There is only so much that businesses in certain sectors can take, especially SMEs, so liquidations at the smaller end of the spectrum will be a reality. At the larger end, many sizeable ailing companies may be restructured; Kong expects a raft of insolvency cases in the second half of this year.

However, the Hong Kong government has not stood by and let the economy flounder. It has introduced three rounds of stimulus packages and established an Anti-epidemic Fund of HK$287.5bn in total to support businesses to tide over the crisis. About HK$80bn has been ear-marked for employment support to encourage employers to preserve jobs. Low interest with 100% government-guaranteed loans are also available – a total of HK$50bn has been set aside for these. And there are technology support initiatives to enable remote working. Nevertheless, unemployment is up at 5.2% and the GDP forecast of this fiscal year has been significantly adjusted downward from -4% to -7%. Not good signs.
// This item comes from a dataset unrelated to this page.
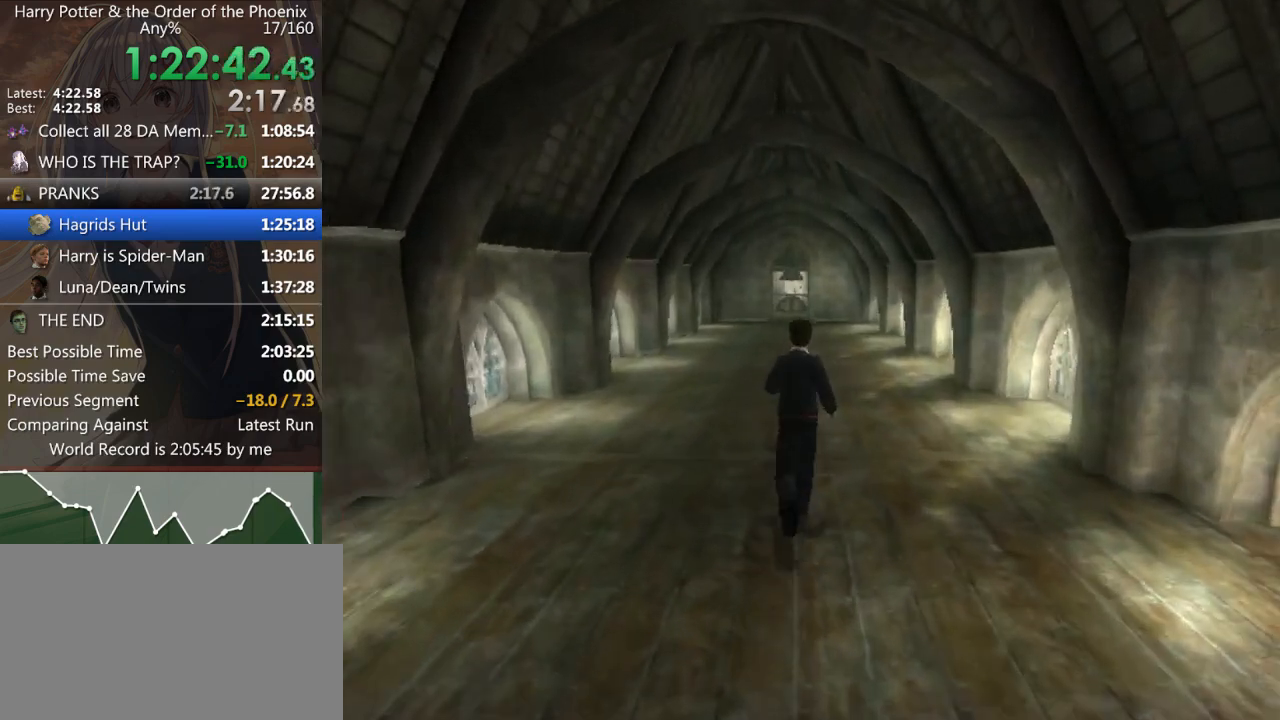
{"keys": ["shift_l", "w"], "mouse": [], "events": []}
But there are good signs for the new norm of the profession. Kong points to the poor work/life balance accountants often experience, especially around year-end.

“Normally, for us in Hong Kong, our busy season is February until May. Long working hours and a lot of travel are the result,” says Kong. “Because of COVID-19 lockdowns, social distancing and working from home restrictions, since Chinese New Year there has been zero travelling in between Hong Kong and mainland China. But we have still managed,” he says.

“In fact, of the 1,792 issuers in Hong Kong with December year-ends, only five did not achieve the 31 March 2020 preliminary results announcement deadline under various options/concessions offered by the Hong Kong Stock Exchange. To achieve this, the majority of accountancy firms have had to review urgently their operational regimes and move outside their comfort zones. We have relied heavily on technology to conduct our work remotely and there has been no travel.”

“Even when the virus is over, I encourage firms to continue to move in this direction. We should remodel and fine-tune our mode of operation based on our recent experience, allowing our staff to work flexi-hours with travel largely reduced and work-from-home arrangements in place, perhaps for one or two days a week,” says Kong.

“In this way, perhaps the long-standing problems our profession labours under can be redressed to a large extent.”